Looks like the time to paint the bottom of that sail boat while its in dry dock:lmao: But yes thats how it looks after a Hurricanemg:


----------



## Chipmaker (Sep 16, 2003)

Well Fords are not so tuff either. I have a friend who bought a brand new 4 wheel Ford F250 pickup truck fully equipped. He is an avid wood cutter, and this fellow is Mr. Perfectionist himself. He can be counted on doing the job right, well make that most of the time anyhow. He had this truck 2 weeks and we were going to go TDY to another base for a month, and were authorized to use POV's so everyone was going to drive and claim mileage etc for use. I get a phone call the night before we were all supposed to meet up and leave from this fellow wanting to know if he could ride with me. Why I ask him, I thought you were looking forward to taking that new set of wheels on a nice road trip. He him hawed around and never really would answer........and just kept asking can he or can't he ride with me. I say yes, pick him up the next morning, and while waiting for him to get his baggage loaded his wife spilled the beans on why he was needing a ride..............He had been cutting wood, and dropped a nice 20 to 24 inch diam White oak dab smack down the center line of his vehicle. Worst part was when he had to climb up on the truck and stand on that new paint to cut the tree out of the truck, so he could see if he could even managae to drive it out of the woods. Luckily if fell on the tailgate first, as other than hood and air cleaner and some other odds and ends the engine ran sufficient to get him home, even if the roof was caved totally in and he had to ride hanging out the side window(less) door) He just recently bought a new Dodge 4WD diesel and brought a load of wood to my house to use my splitter, and in the process he got stuck up to the axle housings.............I used my Ford 1720 to unstick him. 

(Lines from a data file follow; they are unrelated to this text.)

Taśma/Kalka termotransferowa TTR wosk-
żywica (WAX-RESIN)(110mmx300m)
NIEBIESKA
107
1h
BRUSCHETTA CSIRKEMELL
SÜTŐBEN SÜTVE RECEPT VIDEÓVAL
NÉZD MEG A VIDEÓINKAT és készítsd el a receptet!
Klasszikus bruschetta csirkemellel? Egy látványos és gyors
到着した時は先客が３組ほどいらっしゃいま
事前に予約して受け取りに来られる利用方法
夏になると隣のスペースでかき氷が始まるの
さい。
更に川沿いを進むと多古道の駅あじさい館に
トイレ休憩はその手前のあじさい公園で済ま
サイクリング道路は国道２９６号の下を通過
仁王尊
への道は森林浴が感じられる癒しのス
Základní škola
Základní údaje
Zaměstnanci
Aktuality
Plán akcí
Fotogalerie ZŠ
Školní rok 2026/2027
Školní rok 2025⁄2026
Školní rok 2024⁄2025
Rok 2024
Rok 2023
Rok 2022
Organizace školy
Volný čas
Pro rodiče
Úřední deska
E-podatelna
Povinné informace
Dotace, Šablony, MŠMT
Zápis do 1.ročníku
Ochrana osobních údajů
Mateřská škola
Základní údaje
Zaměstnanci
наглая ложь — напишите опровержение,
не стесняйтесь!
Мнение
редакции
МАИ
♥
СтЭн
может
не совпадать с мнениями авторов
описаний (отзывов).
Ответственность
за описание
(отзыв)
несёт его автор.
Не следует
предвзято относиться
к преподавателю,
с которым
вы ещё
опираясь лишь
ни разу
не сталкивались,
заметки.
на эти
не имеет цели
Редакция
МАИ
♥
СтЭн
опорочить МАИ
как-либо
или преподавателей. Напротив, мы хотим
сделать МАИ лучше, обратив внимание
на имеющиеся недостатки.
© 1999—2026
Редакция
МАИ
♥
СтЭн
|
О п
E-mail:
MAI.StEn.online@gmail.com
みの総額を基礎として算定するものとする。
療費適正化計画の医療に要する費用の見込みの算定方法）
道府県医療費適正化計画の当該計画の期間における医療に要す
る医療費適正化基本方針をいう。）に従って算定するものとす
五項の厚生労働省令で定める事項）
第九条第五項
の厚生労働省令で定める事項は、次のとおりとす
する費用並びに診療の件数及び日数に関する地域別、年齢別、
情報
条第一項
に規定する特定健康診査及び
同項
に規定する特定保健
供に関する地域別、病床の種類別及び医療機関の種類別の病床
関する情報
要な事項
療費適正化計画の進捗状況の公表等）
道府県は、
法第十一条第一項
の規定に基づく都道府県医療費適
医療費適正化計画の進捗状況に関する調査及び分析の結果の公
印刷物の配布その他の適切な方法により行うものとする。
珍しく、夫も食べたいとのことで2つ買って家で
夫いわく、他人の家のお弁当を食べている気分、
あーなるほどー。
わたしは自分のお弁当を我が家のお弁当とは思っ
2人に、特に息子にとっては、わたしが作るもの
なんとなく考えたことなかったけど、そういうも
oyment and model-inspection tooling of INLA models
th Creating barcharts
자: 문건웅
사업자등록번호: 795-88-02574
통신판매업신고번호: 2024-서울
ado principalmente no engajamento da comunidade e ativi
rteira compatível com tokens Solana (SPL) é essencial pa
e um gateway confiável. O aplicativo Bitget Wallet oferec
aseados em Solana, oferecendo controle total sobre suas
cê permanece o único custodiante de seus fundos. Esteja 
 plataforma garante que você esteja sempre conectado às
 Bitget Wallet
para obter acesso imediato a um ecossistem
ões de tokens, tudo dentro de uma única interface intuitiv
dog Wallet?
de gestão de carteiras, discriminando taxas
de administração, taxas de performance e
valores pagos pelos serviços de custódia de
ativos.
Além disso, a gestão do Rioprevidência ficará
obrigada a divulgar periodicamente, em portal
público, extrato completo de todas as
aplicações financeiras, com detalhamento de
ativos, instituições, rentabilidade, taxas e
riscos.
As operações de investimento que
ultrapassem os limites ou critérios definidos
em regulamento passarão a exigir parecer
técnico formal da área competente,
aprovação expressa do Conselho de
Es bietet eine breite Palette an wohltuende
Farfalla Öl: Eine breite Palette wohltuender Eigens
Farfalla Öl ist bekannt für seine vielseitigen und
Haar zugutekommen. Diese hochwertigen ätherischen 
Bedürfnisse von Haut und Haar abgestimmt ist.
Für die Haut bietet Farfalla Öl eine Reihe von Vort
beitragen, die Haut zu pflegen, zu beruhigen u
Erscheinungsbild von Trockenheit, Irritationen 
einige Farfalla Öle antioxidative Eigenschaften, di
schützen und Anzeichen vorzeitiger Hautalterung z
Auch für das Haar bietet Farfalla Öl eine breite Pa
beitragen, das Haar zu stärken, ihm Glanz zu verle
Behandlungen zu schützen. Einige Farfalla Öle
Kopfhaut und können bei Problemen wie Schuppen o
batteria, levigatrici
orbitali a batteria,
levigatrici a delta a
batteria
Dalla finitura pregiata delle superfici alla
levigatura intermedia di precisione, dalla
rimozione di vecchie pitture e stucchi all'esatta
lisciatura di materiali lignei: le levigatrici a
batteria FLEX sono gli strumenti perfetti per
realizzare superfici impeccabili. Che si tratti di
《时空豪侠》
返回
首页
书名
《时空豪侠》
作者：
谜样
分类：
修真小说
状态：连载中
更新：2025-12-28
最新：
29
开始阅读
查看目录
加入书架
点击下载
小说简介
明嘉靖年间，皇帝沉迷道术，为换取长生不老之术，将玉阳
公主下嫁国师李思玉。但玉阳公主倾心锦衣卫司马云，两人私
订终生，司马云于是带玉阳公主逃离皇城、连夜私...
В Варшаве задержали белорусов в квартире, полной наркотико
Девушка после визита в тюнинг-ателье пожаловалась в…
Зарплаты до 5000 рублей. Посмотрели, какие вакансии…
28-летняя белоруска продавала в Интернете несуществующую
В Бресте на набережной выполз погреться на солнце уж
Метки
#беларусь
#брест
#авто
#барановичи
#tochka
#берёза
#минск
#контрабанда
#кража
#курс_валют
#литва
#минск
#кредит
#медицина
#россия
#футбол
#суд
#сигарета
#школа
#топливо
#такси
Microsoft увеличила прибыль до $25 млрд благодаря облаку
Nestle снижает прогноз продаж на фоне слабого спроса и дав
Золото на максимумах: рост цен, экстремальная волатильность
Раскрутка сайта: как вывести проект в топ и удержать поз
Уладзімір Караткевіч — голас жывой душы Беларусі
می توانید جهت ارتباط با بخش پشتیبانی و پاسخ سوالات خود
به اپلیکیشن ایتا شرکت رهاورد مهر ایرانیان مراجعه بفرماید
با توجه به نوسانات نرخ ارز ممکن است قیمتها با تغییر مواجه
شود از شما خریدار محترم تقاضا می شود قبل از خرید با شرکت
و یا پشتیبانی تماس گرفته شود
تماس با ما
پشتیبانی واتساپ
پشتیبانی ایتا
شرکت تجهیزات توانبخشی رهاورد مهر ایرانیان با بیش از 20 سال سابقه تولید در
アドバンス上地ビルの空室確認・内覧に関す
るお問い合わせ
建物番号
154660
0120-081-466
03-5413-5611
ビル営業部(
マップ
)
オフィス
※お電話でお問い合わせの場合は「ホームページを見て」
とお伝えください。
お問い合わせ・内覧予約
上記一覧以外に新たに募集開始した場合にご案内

I bet thats an awfull feeling making the cut and seeing the tree is not going where you wanted it to go, and your helpless, and can only stand there and watch............and wait until the dust clears


----------



## archyb2 (Sep 25, 2003)

Jody
Your right, with the money he gets from scraping that Chevy he can get a Dodge and probably a coffee to.!!!!!!!!!!!!:lmao: :lmao: :lmao: :canada:

Archie


----------



## Stewart (Sep 17, 2003)

They did that on one of the Tim Taylor shows with his Nomad and a steel beam. Ouch!!!:cheers:


----------



## guest (Sep 16, 2003)

wow Jim, thats some serious damage..

I like the saturn, reminds me of the commercial they show with a saturn getting hit with a bat and bending right back into place.. that plyable plastic they use.. 
it does not work so well against a tree though..

:furious:


----------



## Argee (Sep 17, 2003)

> _Originally posted by simple_john _
> *wow Jim, thats some serious damage..
> 
> I like the saturn, reminds me of the commercial they show with a saturn getting hit with a bat and bending right back into place.. that plyable plastic they use..
> ...


You shou;d have seen it when they took the tree off, popped right back to normal:lmao:


----------



## jodyand (Sep 16, 2003)

> _Originally posted by Argee _
> *You shou;d have seen it when they took the tree off, popped right back to normal:lmao: *


Everything but the glass he had to replace the glass


----------



## MowHoward2210 (Nov 2, 2003)

> _Originally posted by Stewart _
> *They did that on one of the Tim Taylor shows with his Nomad and a steel beam. Ouch!!!:cheers: *


That's what I was going to bring up while scrolling through this until I got to your post. That was a memorable episode!


----------